It’s a small thing, but if Wi-Fi and reality editing interest you, then here is a quick letter I just pinged off. Before you accuse me of being a little too interested, I can write veeeery quickly, and this kind of phenomenon really does fascinate me.
Dear Professional Association of Teachers,
I have just received a small avalanche of emails from teachers advising me about an article that appeared on the front cover of your magazine: unfortunately it’s not available online, but it would be great if you were able to send me a copy. Visiting your website I must say I am absolutely fascinated by what you have chosen to link, and not link, from your page on electrosensitivity.
It would appear that you have decided to cherry pick only those articles and websites that support your chosen hypothesis that electromagnetic exposures do cause the symptoms complained of.
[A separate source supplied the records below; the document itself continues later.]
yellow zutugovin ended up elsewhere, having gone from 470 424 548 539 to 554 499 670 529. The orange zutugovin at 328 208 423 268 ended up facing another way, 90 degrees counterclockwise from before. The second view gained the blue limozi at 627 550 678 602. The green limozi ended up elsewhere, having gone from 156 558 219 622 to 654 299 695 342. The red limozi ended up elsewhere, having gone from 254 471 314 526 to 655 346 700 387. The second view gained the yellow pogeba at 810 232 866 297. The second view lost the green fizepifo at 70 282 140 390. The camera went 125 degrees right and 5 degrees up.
For example, you link to a wide range of campaigning websites, and videos, and even obscure local newspaper articles, but you diligently do not link to my criticisms of the Panorama program.
Amusingly, however, you do link to the response by lobby group (and ES protective equipment retailer) Powerwatch on their website, to my criticisms.
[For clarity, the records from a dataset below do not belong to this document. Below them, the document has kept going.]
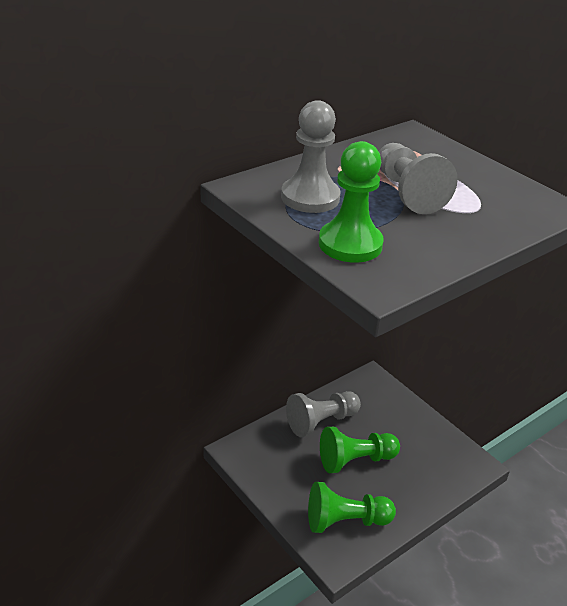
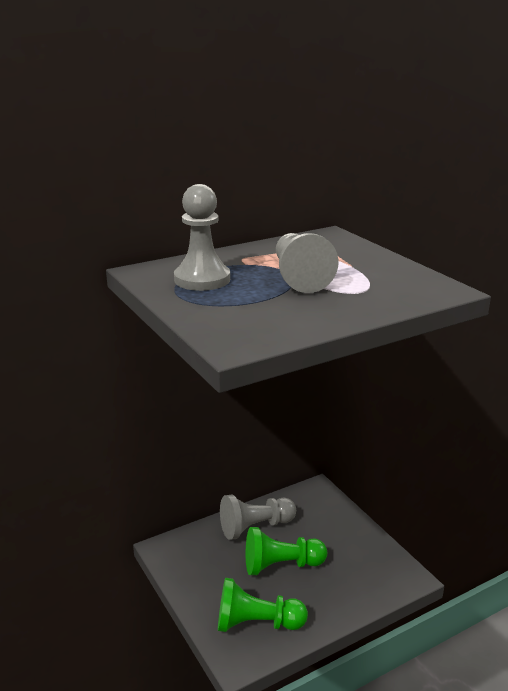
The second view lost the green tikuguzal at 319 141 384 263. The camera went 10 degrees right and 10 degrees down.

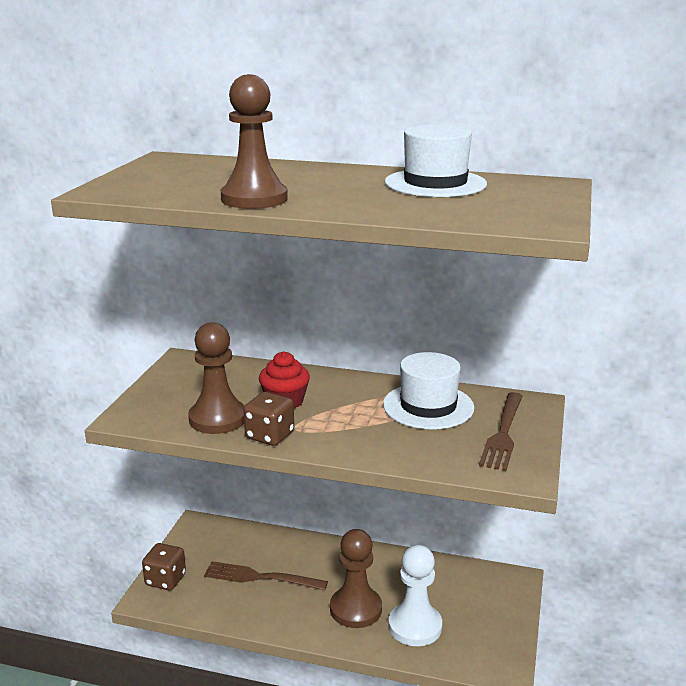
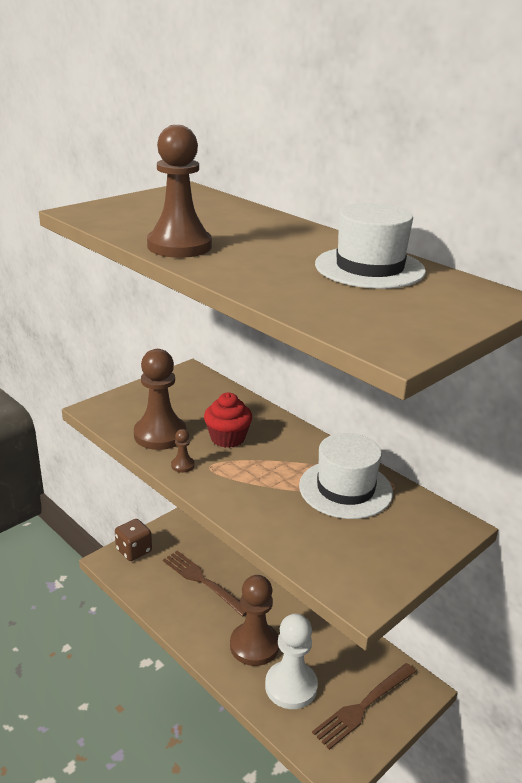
Where the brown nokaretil stood at 243 392 294 446, the brown tikuguzal came to stand at 171 429 195 473. The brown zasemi ended up elsewhere, having gone from 479 392 523 471 to 312 663 416 750. The camera went 30 degrees right and 5 degrees up.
At www.badscience.net, a resource widely used by science teachers and to promote the public understanding of science, where my work has won such prizes as best science feature, best health freelance, and the Royal Statistical Society’s inaugural award for Statistical Excellence in Journalism, you will find not only my Guardian articles on the way that the evidence for ES has been deliberately and selectively distorted by people such as yourselves, but also my piece in the British Medical Journal (to which – again, rather amusingly – you link only the responses!); many other informative posts on this and other instances of the media and lobby groups with financial vested interests distorting abd misrepresenting scientific research; and most crucially, free and open discussion forums where all are welcome to post their views, and where there is a surprisingly high level of discussion and debate, something which is actively verboten on for example the Powerwatch site to which you link many times.
I am writing this not to promote my own work but really because I am genuinely fascinated by the tortuous lengths which people will go to in order to present only one side of a story. It saddens me greatly that a teachers organisation should promote such heinous and irresponsible cherry picking of scientific information, and in my view you do your members a great disservice.